Text section:
The sched module implements a generic event scheduler for running tasks at specific times.

Module: sched
Purpose: Generic event scheduler.
Python Version: 1.4

Description:

The scheduler class uses a generic interface to schedule events. It uses a time function to learn the current time, and a delay function to wait for a specific period of time. The actual units of time are not important, which makes the interface flexible enough to be used for many purposes.

The time function is called without any arguments, and should return a number representing the current time. The delay function is called with a single integer argument, using the same scale as the time function, and should wait that many time units before returning. For example, the time.time() and time.sleep() functions meet these requirements.

To support multi-threaded applications, the delay function is called with argument 0 after each event is generated, to ensure that other threads also have a chance to run.

Material shown:
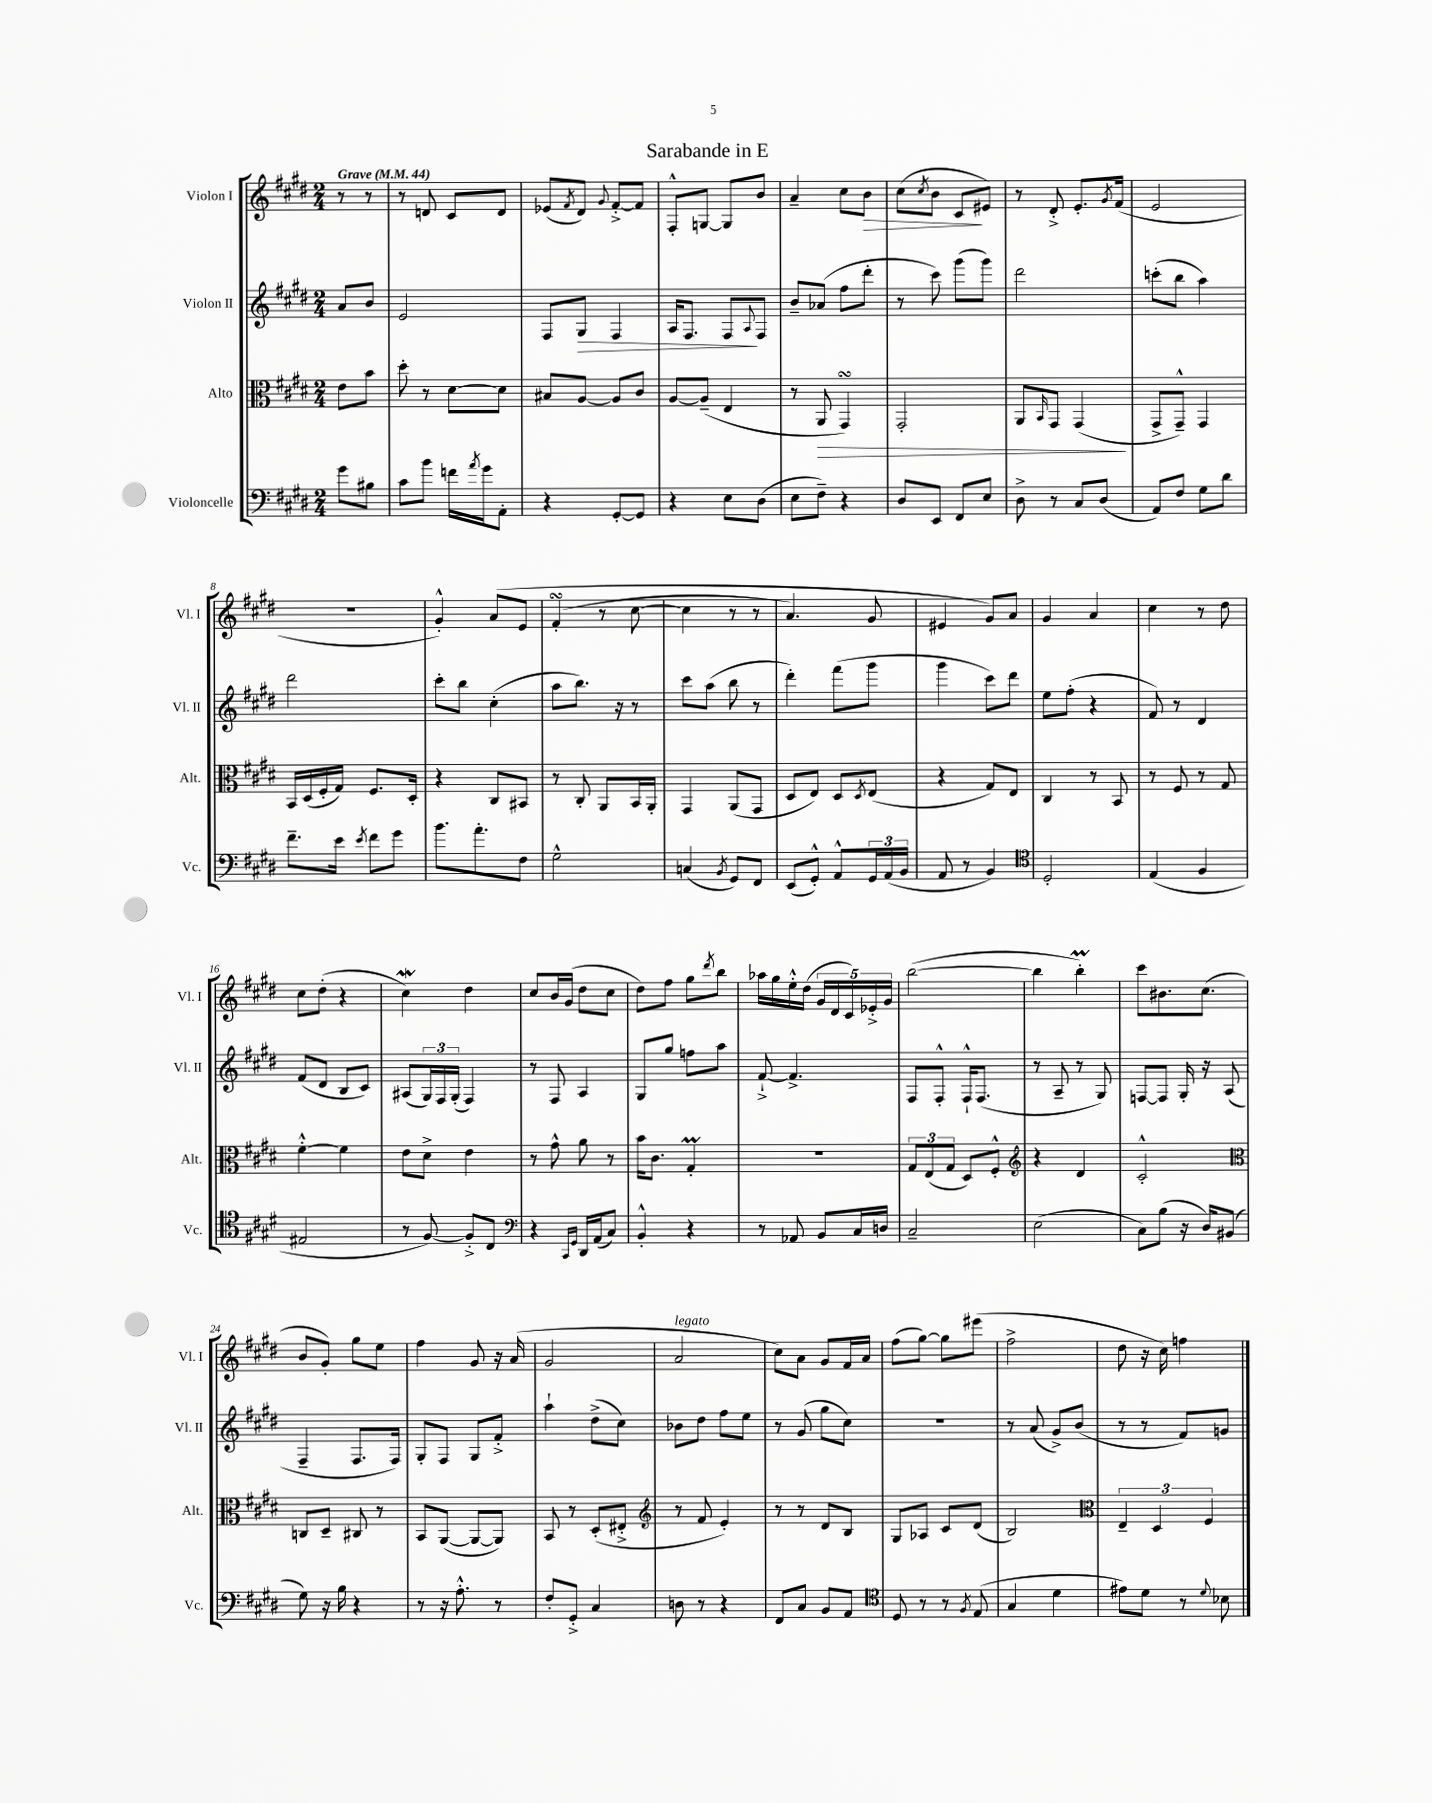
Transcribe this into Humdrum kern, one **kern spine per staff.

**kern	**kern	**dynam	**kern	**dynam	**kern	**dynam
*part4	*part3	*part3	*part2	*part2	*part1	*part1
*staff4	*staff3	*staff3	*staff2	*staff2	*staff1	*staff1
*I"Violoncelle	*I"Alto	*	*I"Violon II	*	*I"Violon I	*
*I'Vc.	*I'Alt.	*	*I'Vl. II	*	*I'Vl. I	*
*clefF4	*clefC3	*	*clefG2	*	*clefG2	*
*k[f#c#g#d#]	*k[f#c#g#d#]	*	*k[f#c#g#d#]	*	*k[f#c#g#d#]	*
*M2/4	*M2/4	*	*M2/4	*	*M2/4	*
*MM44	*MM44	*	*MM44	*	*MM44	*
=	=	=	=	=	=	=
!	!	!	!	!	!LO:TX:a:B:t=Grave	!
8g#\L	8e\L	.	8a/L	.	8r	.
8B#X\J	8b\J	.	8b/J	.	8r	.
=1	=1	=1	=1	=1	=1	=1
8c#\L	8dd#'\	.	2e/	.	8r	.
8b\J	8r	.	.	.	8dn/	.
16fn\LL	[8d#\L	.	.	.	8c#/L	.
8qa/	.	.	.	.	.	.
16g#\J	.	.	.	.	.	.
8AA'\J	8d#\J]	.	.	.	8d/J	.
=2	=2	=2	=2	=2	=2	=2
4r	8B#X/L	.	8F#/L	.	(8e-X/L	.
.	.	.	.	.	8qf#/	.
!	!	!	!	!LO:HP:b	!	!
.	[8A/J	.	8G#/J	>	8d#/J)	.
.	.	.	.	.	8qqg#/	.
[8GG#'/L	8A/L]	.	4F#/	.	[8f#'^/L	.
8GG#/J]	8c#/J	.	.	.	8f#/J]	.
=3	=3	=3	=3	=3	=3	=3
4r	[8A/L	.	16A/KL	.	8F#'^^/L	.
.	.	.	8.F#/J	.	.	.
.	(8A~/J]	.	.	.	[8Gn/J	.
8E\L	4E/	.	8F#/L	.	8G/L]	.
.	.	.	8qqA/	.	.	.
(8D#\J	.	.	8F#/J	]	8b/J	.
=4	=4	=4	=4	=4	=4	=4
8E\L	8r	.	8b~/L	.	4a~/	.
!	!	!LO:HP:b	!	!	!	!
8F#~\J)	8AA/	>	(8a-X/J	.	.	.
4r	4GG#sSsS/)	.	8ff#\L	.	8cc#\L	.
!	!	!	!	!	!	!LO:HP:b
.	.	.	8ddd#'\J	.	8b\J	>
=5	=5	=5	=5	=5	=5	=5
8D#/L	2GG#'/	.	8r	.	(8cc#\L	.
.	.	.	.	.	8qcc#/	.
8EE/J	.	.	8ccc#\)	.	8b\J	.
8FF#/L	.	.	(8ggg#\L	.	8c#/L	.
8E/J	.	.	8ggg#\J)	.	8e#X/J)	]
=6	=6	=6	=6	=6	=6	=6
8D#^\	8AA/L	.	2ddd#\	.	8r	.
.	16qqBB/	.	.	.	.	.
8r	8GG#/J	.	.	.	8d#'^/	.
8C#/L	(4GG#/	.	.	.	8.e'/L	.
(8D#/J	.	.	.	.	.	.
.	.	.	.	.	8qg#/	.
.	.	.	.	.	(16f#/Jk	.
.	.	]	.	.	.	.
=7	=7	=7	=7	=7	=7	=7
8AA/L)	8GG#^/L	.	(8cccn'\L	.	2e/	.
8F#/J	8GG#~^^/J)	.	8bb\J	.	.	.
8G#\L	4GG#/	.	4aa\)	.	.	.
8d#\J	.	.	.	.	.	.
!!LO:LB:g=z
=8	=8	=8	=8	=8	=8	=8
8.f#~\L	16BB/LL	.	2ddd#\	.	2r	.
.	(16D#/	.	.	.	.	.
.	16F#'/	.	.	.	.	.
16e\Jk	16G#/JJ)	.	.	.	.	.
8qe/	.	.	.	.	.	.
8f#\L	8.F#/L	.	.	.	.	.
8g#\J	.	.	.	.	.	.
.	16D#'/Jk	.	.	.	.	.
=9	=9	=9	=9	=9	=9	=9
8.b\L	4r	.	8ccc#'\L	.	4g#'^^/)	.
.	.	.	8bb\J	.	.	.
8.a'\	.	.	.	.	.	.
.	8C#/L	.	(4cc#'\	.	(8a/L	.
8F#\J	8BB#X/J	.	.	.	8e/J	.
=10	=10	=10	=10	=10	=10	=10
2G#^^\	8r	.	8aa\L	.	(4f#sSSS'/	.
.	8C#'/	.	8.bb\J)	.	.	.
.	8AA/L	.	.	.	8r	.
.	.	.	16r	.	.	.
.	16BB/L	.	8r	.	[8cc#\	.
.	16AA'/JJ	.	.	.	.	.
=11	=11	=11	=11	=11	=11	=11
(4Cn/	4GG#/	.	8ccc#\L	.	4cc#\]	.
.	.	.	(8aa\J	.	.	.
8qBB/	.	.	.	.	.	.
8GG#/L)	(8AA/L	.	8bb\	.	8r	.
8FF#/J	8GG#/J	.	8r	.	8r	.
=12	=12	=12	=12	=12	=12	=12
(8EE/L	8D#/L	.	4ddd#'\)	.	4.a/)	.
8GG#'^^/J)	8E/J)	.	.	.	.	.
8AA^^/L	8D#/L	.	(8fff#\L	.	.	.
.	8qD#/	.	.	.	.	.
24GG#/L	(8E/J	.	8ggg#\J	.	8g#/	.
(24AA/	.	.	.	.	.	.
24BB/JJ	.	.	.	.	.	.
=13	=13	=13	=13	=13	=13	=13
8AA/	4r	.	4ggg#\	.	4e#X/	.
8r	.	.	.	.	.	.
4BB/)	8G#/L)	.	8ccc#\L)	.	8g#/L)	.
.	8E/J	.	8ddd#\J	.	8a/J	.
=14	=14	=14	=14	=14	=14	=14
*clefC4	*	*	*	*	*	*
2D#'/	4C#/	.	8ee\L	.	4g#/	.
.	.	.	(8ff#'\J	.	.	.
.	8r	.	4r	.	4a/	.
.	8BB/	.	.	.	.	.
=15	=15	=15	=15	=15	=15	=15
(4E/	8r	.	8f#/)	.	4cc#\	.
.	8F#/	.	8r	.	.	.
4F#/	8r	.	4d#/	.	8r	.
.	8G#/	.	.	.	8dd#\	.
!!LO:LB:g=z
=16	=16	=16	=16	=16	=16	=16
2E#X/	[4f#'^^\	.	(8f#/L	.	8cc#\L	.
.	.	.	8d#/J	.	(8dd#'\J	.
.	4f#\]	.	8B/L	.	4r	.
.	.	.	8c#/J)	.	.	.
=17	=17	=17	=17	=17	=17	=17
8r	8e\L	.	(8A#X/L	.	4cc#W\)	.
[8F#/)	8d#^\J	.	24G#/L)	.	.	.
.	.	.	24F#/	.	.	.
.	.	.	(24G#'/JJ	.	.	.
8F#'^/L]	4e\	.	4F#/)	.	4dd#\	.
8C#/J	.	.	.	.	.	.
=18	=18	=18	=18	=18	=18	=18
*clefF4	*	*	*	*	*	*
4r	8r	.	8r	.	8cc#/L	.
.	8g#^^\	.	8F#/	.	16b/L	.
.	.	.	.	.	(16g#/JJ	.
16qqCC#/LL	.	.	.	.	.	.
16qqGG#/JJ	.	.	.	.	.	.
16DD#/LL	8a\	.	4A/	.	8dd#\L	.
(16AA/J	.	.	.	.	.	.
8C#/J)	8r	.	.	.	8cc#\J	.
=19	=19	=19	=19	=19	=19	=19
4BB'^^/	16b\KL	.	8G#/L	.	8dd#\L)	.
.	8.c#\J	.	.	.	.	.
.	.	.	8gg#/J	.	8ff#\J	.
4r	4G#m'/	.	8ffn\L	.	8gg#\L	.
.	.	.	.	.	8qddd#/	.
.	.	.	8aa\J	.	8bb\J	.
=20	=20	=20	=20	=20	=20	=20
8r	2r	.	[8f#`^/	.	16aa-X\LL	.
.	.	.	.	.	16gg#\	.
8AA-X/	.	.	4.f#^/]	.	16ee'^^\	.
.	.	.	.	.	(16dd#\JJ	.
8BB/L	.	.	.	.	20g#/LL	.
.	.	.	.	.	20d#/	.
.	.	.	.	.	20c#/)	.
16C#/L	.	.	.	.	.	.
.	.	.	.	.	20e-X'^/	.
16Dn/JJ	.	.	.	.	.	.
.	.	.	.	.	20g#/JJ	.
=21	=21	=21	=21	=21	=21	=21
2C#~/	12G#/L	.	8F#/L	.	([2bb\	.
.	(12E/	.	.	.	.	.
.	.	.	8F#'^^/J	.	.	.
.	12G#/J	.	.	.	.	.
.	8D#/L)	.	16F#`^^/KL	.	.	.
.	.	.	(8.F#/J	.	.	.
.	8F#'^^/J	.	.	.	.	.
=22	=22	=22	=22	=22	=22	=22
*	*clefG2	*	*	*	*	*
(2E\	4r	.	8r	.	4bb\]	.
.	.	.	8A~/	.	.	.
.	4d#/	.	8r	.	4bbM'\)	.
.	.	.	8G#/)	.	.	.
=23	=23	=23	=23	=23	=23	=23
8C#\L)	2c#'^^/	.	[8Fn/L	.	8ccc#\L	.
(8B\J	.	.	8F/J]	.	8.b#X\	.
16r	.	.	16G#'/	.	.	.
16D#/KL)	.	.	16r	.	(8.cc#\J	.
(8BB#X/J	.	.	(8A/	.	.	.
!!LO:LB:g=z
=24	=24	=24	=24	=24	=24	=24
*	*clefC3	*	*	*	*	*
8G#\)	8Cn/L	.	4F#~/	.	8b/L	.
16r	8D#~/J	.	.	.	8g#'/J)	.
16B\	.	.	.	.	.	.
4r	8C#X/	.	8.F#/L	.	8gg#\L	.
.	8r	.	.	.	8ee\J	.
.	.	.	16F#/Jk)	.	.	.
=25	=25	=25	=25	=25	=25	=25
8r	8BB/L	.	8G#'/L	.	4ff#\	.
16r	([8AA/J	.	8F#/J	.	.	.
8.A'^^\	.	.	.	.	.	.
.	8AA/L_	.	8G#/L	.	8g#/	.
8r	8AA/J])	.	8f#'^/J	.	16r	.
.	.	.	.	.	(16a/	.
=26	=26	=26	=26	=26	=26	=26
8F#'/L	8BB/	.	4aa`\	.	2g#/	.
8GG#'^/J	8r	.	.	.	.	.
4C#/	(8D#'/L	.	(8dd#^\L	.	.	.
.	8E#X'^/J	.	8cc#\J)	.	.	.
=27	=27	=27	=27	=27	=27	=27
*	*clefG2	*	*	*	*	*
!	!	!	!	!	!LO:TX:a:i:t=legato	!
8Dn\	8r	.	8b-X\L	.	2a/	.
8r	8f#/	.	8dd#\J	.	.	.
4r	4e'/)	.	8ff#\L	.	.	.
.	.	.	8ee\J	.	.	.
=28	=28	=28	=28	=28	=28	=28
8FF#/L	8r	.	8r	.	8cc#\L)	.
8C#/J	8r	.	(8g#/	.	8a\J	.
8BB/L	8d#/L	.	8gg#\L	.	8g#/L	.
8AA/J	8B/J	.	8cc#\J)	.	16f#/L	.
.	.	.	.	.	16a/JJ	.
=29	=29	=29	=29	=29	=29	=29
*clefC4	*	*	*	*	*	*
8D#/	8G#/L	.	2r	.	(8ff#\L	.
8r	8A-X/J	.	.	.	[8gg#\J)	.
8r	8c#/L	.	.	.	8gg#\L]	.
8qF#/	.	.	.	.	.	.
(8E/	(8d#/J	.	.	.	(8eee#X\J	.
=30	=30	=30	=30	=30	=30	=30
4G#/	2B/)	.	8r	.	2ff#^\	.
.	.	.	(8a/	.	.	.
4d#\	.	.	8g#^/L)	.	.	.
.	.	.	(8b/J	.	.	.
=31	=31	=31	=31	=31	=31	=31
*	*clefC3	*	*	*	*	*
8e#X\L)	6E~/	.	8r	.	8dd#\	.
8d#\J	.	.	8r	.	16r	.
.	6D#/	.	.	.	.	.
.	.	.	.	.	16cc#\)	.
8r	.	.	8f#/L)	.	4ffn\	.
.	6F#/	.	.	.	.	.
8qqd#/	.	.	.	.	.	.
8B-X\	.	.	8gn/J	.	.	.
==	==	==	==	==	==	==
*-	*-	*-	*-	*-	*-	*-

Request 1:
According to the text on the sched module, what argument is passed to the delay function after each event is generated?
Request 2:
Extend the text on the sched module, picking up after its final sentence.

Exercise result 1:
The delay function is called with argument 0.

Exercise result 2:
Running Events With a Delay:

Events can be scheduled to run after a delay, or at a specific time. To schedule them with a delay, use the enter() method, which takes 4 arguments:

• A number representing the delay
• A priority value
• The function to call
• A tuple of arguments for the function

This example schedules 2 different events to run after 2 and 3 seconds respectively. When the event's time comes up, print_event() is called and prints the current time and the name argument passed to the event.

import sched
import time

scheduler = sched.scheduler(time.time, time.sleep)

def print_event(name):
    print 'EVENT:', time.time(), name

print 'START:', time.time()
scheduler.enter(2, 1, print_event, ('first',))
scheduler.enter(3, 1, print_event, ('second',))

scheduler.run()

The output will look something like this:

$ python sched_basic.py
START: 1190727943.36
EVENT: 1190727945.36 first
EVENT: 1190727946.36 second

The time printed for the first event is 2 seconds after start, and the time for the second event is 3 seconds after start.

Overlapping Events:

The call to run() blocks until all of the events have been processed. Each event is run in the same thread, so if an event takes longer to run than the delay between events, there will be overlap. The overlap is resolved by postponing the later event. No events are lost, but some events may be called later than they were scheduled. In the next example, long_event() sleeps but it could just as easily delay by performing a long calculation or by blocking on I/O.

import sched
import time

scheduler = sched.scheduler(time.time, time.sleep)

def long_event(name):
    print 'BEGIN EVENT :', time.time(), name
    time.sleep(2)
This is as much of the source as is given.